• TASK GOAL: Copy every line of each entry below word for word, keeping the same line breaks.

• THE DATA:

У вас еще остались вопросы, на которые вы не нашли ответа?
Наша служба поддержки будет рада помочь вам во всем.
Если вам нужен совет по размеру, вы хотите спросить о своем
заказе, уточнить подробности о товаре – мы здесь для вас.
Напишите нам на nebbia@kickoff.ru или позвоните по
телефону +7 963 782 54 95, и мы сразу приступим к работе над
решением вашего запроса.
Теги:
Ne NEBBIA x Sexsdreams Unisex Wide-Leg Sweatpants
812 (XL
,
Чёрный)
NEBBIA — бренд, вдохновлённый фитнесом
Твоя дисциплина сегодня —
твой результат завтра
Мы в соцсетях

• RESPONSE TO THE EXERCISE:
У вас еще остались вопросы, на которые вы не нашли ответа?
Наша служба поддержки будет рада помочь вам во всем.
Если вам нужен совет по размеру, вы хотите спросить о своем
заказе, уточнить подробности о товаре – мы здесь для вас.
Напишите нам на nebbia@kickoff.ru или позвоните по
телефону +7 963 782 54 95, и мы сразу приступим к работе над
решением вашего запроса.
Теги:
Ne NEBBIA x Sexsdreams Unisex Wide-Leg Sweatpants
812 (XL
,
Чёрный)
NEBBIA — бренд, вдохновлённый фитнесом
Твоя дисциплина сегодня —
твой результат завтра
Мы в соцсетях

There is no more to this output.